This GM would allow the wizard to use the telekinesis spell to grant the sorcerer a +2 bonus on grapple checks or Escape Artist checks made to escape the grapple, just as if the wizard had use the aid another action, despite this not being a listed option for the spell telekinesis, but that's a miserable use of a perfectly good telekinesis spell.

An alternative strategy is to use the spell telekinesis to make a grapple attempt against the shambling mound. A rules quirk forces the wizard, if the initial grapple check succeeds—even with the spell telekinesis—, to move the shambling mound adjacent to him!2

The exact effects of this depend on the GM: the GM may rule either that shambling mound and sorcerer are telekinetically brought to the wizard or that only shambling mound is telekinetically brought to the wizard. In the latter case, the grapple is essentially broken by the spell telekinesis, but the wizard must now deal with an adjacent shambling mound!

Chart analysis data
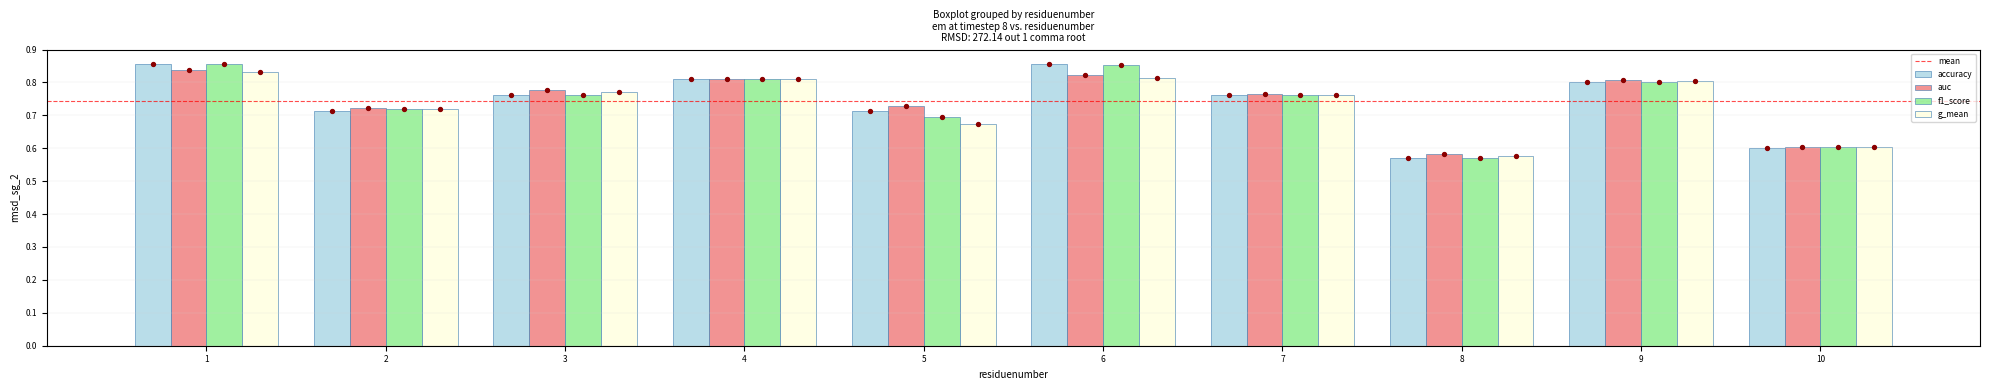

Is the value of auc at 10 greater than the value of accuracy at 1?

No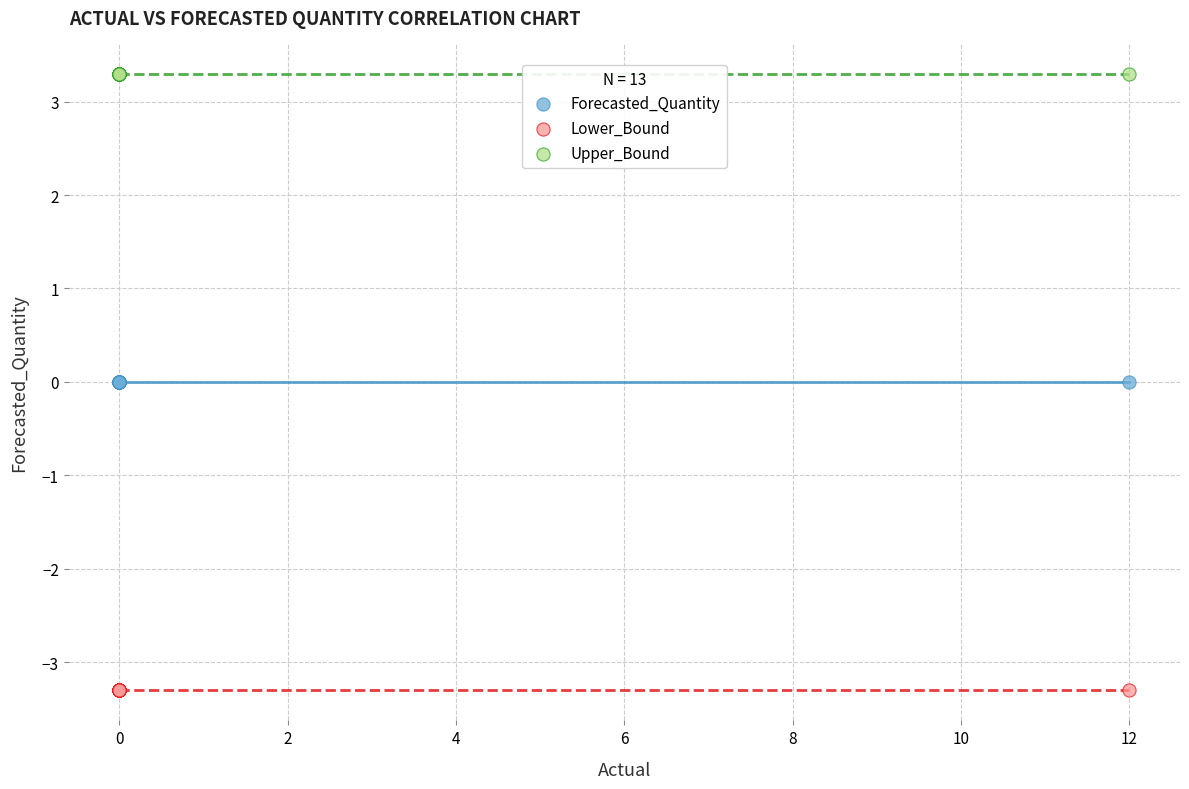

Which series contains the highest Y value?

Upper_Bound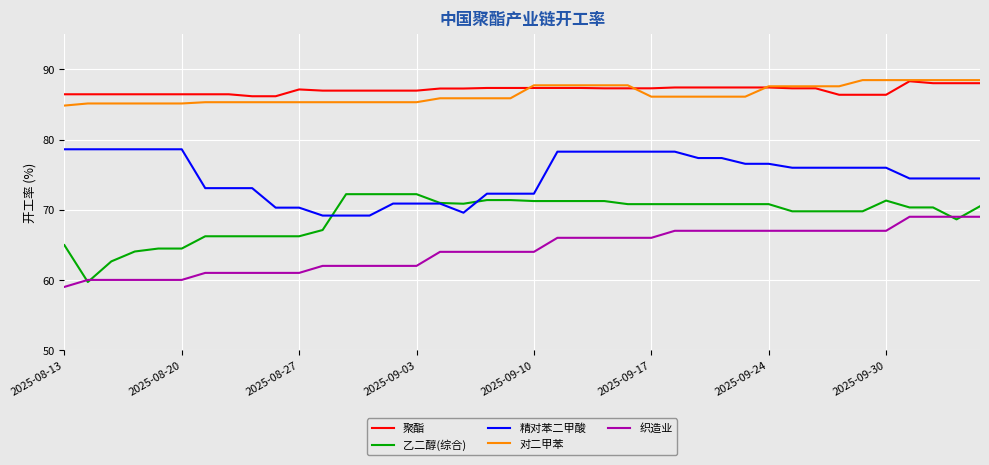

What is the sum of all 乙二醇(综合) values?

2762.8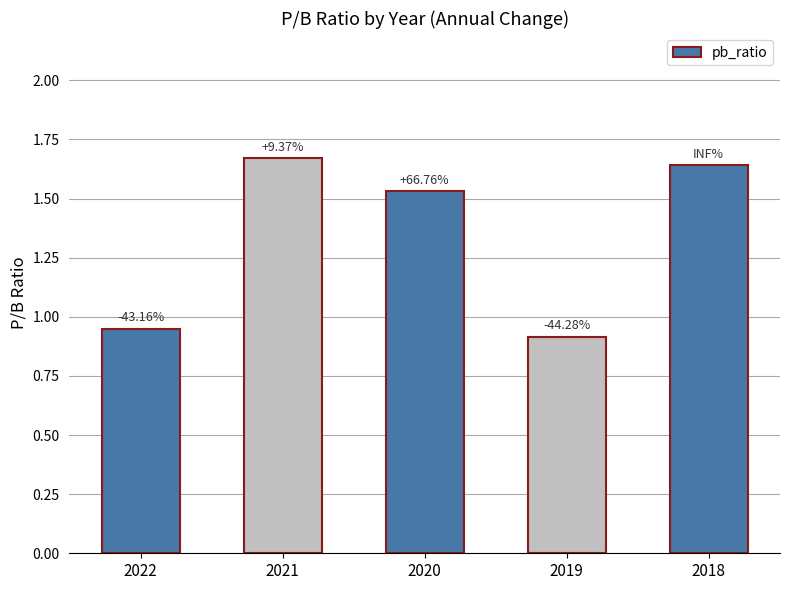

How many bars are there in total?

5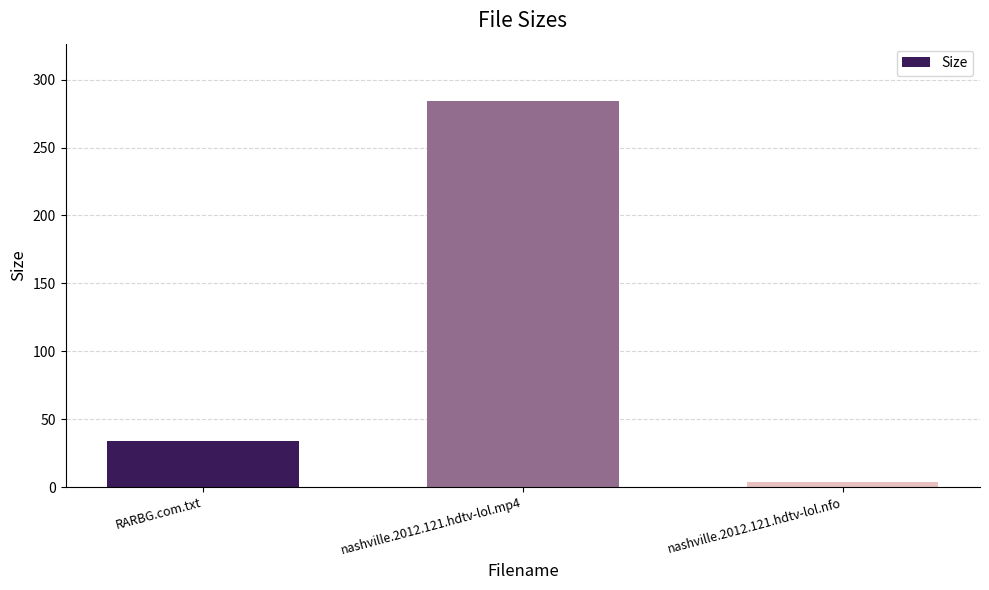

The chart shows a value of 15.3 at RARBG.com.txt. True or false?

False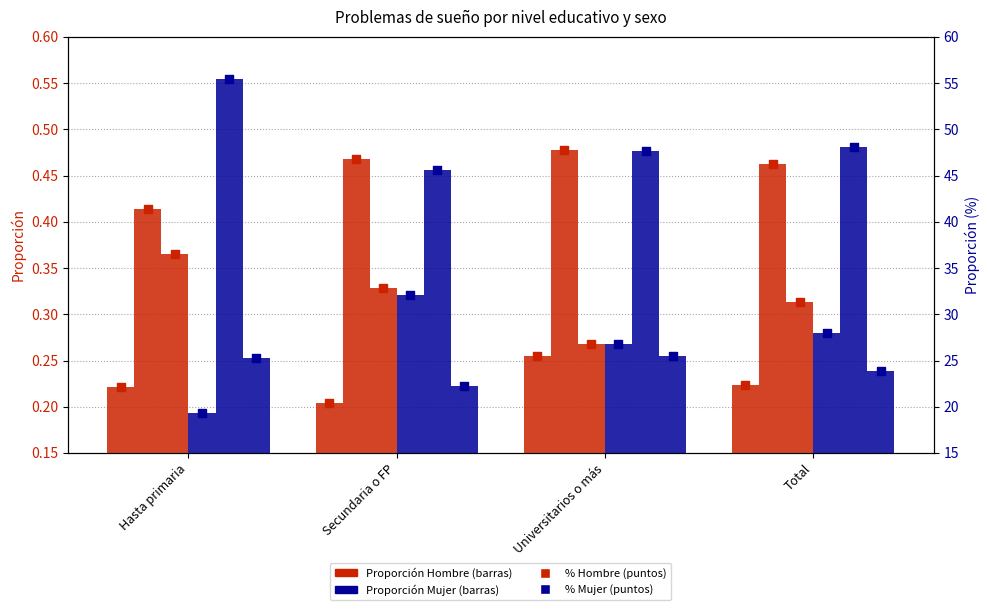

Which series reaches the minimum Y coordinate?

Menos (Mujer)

WHAT IS REQUIRED |
Copy the telekinesis spell passage above word for word, in full.

ANSWER TO THIS EXERCISE |
This GM would allow the wizard to use the telekinesis spell to grant the sorcerer a +2 bonus on grapple checks or Escape Artist checks made to escape the grapple, just as if the wizard had use the aid another action, despite this not being a listed option for the spell telekinesis, but that's a miserable use of a perfectly good telekinesis spell.

An alternative strategy is to use the spell telekinesis to make a grapple attempt against the shambling mound. A rules quirk forces the wizard, if the initial grapple check succeeds—even with the spell telekinesis—, to move the shambling mound adjacent to him!2

The exact effects of this depend on the GM: the GM may rule either that shambling mound and sorcerer are telekinetically brought to the wizard or that only shambling mound is telekinetically brought to the wizard. In the latter case, the grapple is essentially broken by the spell telekinesis, but the wizard must now deal with an adjacent shambling mound!